-- Opening Marker --

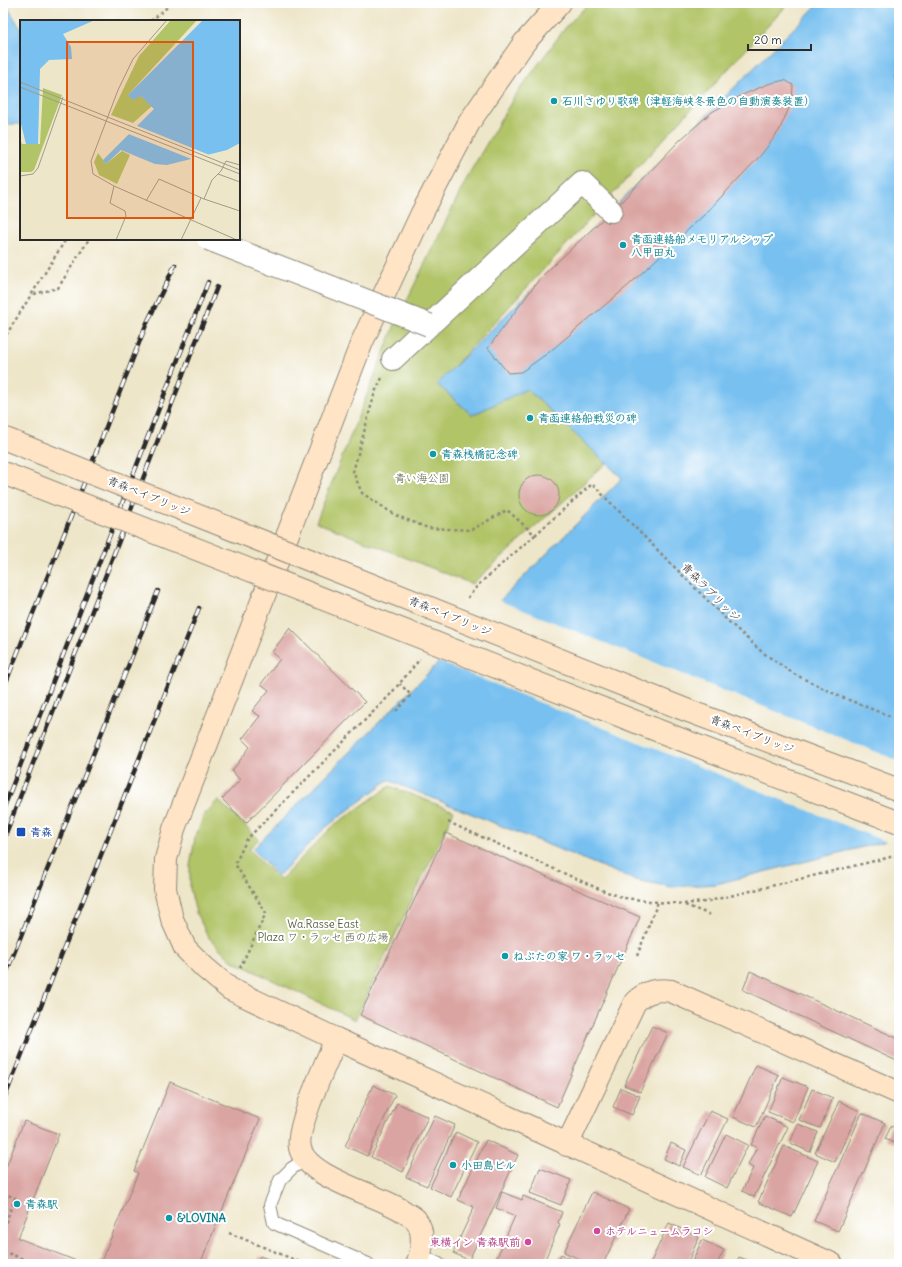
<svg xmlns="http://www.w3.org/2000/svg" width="902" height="1267" viewBox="0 0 902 1267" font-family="Delius,'Klee One',sans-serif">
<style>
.green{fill:#b1c467;stroke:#6e7849}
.water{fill:#77c0f0;stroke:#51768e}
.pier{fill:#eee6c9}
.building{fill:#daa4a2}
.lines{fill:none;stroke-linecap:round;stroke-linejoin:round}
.lane-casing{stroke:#8c887a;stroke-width:14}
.street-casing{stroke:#8c887a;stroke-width:24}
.secondary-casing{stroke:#8c887a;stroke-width:24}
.path{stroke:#8c887a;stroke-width:2.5;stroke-dasharray:3 3;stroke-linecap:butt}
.lane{stroke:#fff;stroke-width:12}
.street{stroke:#fff;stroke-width:22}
.secondary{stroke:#ffe4c6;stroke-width:22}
.rail-casing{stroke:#2b2b2b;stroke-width:4.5}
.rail{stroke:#fff;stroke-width:3;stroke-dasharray:9;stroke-linecap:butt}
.street-bridge-casing{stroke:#8c887a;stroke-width:24;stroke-linecap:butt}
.secondary-bridge-casing{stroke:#8c887a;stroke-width:24;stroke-linecap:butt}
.street-bridge{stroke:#fff;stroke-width:22}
.secondary-bridge{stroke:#ffe4c6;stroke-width:22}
.culture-dot{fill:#0f9aa8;stroke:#fff;stroke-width:1.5}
.transit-dot{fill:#1a4fb4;stroke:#fff;stroke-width:1.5}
.hotel-dot{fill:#d1479c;stroke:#fff;stroke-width:1.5}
.labels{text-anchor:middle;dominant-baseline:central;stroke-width:4;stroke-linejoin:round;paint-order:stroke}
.culture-label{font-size:11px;font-weight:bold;fill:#0d838f;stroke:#fff;text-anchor:start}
.park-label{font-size:11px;fill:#5a6140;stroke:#fff}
.street-label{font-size:11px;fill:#2b2b2b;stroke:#fff}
.transit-label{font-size:11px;font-weight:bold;fill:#164399;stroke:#fff;text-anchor:start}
.hotel-label{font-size:11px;font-weight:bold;fill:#b23c85;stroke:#fff;text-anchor:start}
.inset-road{fill:none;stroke:#a09b8a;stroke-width:1}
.view{fill:#df570e;fill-opacity:0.15;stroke:#df570e;stroke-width:2}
.inset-edge{fill:none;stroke:#2b2b2b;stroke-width:2}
</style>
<rect width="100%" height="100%" fill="#fff"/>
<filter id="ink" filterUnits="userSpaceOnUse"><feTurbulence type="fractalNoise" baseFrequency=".025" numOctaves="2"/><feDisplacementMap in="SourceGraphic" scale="8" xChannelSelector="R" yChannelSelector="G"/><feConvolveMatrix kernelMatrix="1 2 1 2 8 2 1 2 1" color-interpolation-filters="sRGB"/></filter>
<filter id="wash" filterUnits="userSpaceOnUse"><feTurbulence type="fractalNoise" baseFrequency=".012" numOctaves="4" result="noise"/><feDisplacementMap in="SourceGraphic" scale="16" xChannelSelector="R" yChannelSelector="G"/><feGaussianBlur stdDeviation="0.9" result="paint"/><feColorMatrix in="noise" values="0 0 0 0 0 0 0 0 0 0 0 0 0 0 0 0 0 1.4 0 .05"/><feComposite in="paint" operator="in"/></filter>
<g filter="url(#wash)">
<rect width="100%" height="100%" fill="#eee6c9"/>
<g class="green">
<polygon points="589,3 789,3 438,384 472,415 527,389 606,463 472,584 316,522 396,322 470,172 514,97 566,27"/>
<polygon points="390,786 454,811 355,1020 231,960 209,938 196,913 190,889 190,866 195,838 204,815 218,800 259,839 249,849 280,880 334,825"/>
</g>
<g class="water">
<polygon points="3,3 5,3 21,29 21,124 3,124"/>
<polygon points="819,3 899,3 899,838 716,884 672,887 635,880 388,780 325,828 278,876 253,849 622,478 527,389 472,415 437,384"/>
</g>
<polygon class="pier" points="498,600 899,761 899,840 889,843 437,661"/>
<g id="blocks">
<g class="building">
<polygon points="785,80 793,85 792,101 779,131 761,155 705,214 630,284 548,353 521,372 508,373 488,348 541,277 621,202 680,140 712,112 740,96 768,84"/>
<circle cx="539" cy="495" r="20"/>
<polygon points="290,628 365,702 246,823 222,799 240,780 232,771 250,747 242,739 260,716 252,711 269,690 261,684 280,659 272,652"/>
<polygon points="446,833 640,917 557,1107 360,1015"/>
<polygon points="750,971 899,1039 899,1062 743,990"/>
<polygon points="652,1026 668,1033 640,1092 624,1085"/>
<polygon points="756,1065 779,1075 756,1127 733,1117"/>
<polygon points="783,1077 808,1087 793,1122 768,1112"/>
<polygon points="170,1082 260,1119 200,1264 100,1264 138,1173 134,1171"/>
<polygon points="373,1085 395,1095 367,1156 345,1146"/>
<polygon points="621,1088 640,1096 632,1115 613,1107"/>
<polygon points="812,1089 833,1098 820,1128 799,1120"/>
<polygon points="839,1101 859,1111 835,1162 815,1153"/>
<polygon points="397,1103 428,1117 403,1172 371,1157"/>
<polygon points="710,1111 728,1119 701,1175 683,1167"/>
<polygon points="862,1113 885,1123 838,1231 814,1221"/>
<polygon points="435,1116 455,1125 427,1186 406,1177"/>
<polygon points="765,1116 788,1127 754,1197 742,1191 753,1168 748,1165 757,1147 751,1145"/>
<polygon points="24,1121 59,1134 18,1238 79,1262 78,1264 3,1264 3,1175"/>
<polygon points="798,1124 818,1132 810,1152 790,1143"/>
<polygon points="891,1126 899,1130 899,1145 885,1139"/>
<polygon points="456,1132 477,1142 451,1197 430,1187"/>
<polygon points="726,1134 748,1145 727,1188 705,1177"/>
<polygon points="486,1140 518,1155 469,1260 453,1253 474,1207 458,1200"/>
<polygon points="671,1143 686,1150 679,1166 664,1159"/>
<polygon points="784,1146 818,1161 792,1217 758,1202"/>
<polygon points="540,1168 571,1180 561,1205 530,1193"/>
<polygon points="502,1192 522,1200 523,1196 562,1212 558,1223 560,1224 543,1264 494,1264 515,1216 496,1208"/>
<polygon points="592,1192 629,1209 603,1264 589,1264 564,1252"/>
<polygon points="669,1223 699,1237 687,1264 650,1264"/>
<polygon points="702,1240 724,1250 717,1264 691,1264"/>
<polygon points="561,1254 581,1264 556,1264"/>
<polygon points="260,1256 280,1264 257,1264"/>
<polygon points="739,1257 757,1264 736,1264"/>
</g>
</g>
</g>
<g filter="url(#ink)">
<use href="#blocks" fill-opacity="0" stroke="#8c887a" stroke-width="1"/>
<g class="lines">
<defs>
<g id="lane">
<polyline points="305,1160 292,1168 280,1180 270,1205 274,1223 368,1264"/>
<polyline points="421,1255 439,1264"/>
</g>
<polyline id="street" points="393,359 582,183 611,211"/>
<g id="secondary">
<polyline points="336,1039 832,1264"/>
<path d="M567,1145l68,-143c12,-11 21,-13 36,-11l228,102"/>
<path d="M417,1264c5,-12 8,-33 -1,-44 -2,-3 -7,-5 -10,-7 -24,-18 -99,-34 -106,-65 -5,-20 27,-87 36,-109l-106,-50 -25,-21 -20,-20 -13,-29 -7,-30 1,-30 8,-30 188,-487 60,-129 48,-92 54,-78 36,-40"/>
</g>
</defs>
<use href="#lane" class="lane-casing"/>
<use href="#street" class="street-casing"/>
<use href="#secondary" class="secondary-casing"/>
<g class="path">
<polyline points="151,21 172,3"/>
<polyline points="34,294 58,288 89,239"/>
<polyline points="3,340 66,239"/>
<polyline points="382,378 375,392 353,472 362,493 395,515 428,528 471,530 507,510 535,535 478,585 466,600"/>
<polyline points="535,535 592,484 728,621 762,652 794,674 839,696 899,720"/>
<polyline points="396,711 411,695 400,684"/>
<polyline points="448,822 604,891 625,898 658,902"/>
<polyline points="685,905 711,915"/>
<polyline points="637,956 658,902 683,904 705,902 899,855"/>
<polyline points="240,968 266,913 235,864 247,839 389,696 420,659"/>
<polyline points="3,1193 15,1198 3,1229"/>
<polyline points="229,1233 305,1264"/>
<polyline points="3,1251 36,1264"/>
</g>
<use href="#lane" class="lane"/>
<use href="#street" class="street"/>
<use href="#secondary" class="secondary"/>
<defs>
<g id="rail">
<polyline points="3,690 146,325 175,265"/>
<polyline points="3,810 208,282"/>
<polyline points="3,841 217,287"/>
<polyline points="3,981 158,591"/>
<polyline points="3,1102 199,608"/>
</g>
</defs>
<use href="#rail" class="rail-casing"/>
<use href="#rail" class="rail"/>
<defs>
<polyline id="street-bridge" points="208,239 429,325"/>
<g id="secondary-bridge">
<polyline points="3,438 686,710 899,790"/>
<polyline points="3,473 677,738 899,823"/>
</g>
</defs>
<use href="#street-bridge" class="street-bridge-casing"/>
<use href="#secondary-bridge" class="secondary-bridge-casing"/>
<use href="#street-bridge" class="street-bridge"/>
<use href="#secondary-bridge" class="secondary-bridge"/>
</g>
</g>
<g class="culture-dot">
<circle cx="554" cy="101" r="4"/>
<circle cx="623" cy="245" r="4"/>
<circle cx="530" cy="418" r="4"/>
<circle cx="433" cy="454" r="4"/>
<circle cx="505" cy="956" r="4"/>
<circle cx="453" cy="1165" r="4"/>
<circle cx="17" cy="1204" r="4"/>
<circle cx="169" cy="1218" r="4"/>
</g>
<rect class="transit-dot" x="16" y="827" width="10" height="10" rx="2"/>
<g class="hotel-dot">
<circle cx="597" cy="1231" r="4"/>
<circle cx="528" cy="1242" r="4"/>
</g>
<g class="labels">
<g class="culture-label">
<text x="562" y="101">石川さゆり歌碑（津軽海峡冬景色の自動演奏装置）</text>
<text x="631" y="239">青函連絡船メモリアルシップ<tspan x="631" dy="13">八甲田丸</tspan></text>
<text x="538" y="418">青函連絡船戦災の碑</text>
<text x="441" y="454">青森桟橋記念碑</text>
<text x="513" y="956">ねぶたの家 ワ・ラッセ</text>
<text x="461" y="1165">小田島ビル</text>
<text x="25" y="1204">青森駅</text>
<text x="177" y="1218">&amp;LOVINA</text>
</g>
<g class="park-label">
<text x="422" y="478">青い海公園</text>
<text x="323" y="924">Wa.Rasse East<tspan x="323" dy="13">Plaza ワ・ラッセ 西の広場</tspan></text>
</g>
<g class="street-label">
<text transform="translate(149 496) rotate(22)">青森ベイブリッジ</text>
<text transform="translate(711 592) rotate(45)">青森ラブリッジ</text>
<text transform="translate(450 616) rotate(22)">青森ベイブリッジ</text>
<text transform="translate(752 734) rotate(21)">青森ベイブリッジ</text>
</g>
<g class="transit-label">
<text x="30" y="832">青森</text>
</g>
<g class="hotel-label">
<text x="605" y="1231">ホテルニュームラコシ</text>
<text x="520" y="1242" text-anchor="end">東横イン 青森駅前</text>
</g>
</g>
<g transform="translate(20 20)">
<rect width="220" height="220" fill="#eee6c9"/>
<path d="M151,0h26l-69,75 13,1 11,10 -19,17 -22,-8 28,-59zM23,68l19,7 -28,75 -3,2h-11v-33l2,5h18zM102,131l8,4 -13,29 -18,-9 -5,-13 4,-9 8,11z" fill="#b1c467"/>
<path d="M0,0h75l-32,14 8,13 1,12 -23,1 -9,9 -2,75h-12l-6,-24zM183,0h37v123l-13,7 -60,15 -12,-1 -34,-14 -15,14 -3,-4 51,-51 -13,-13 -8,4 -5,-5z" fill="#77c0f0"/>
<path d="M115,105l77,31 -18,4 -68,-27z" fill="#eee6c9"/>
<path class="inset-road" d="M0,62l220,88M0,67l220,87M198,154l22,8M0,156l13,-2 5,-6 25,-71M94,166l123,54M184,179l8,-19 9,-9 5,-10 14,4M126,181l13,-22 45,20 36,12M96,220l10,-24 -1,-5 -15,-8 4,-17 -21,-12 -2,-13 27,-71 15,-31 34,-39M161,220l20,-42"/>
<path class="view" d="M47,22h126v176h-126z"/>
<rect width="220" height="220" class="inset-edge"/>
</g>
<rect width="902" height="1267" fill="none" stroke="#fff" stroke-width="16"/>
<path d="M748 44v6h63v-6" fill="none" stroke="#2b2b2b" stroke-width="2"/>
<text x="754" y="44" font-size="12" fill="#2b2b2b" stroke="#ffffff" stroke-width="3" paint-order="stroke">20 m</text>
</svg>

-- Closing Marker --

Brief: What number of lines in the listing above hold the string "wash"? Give that number and nothing else.

Response box: 2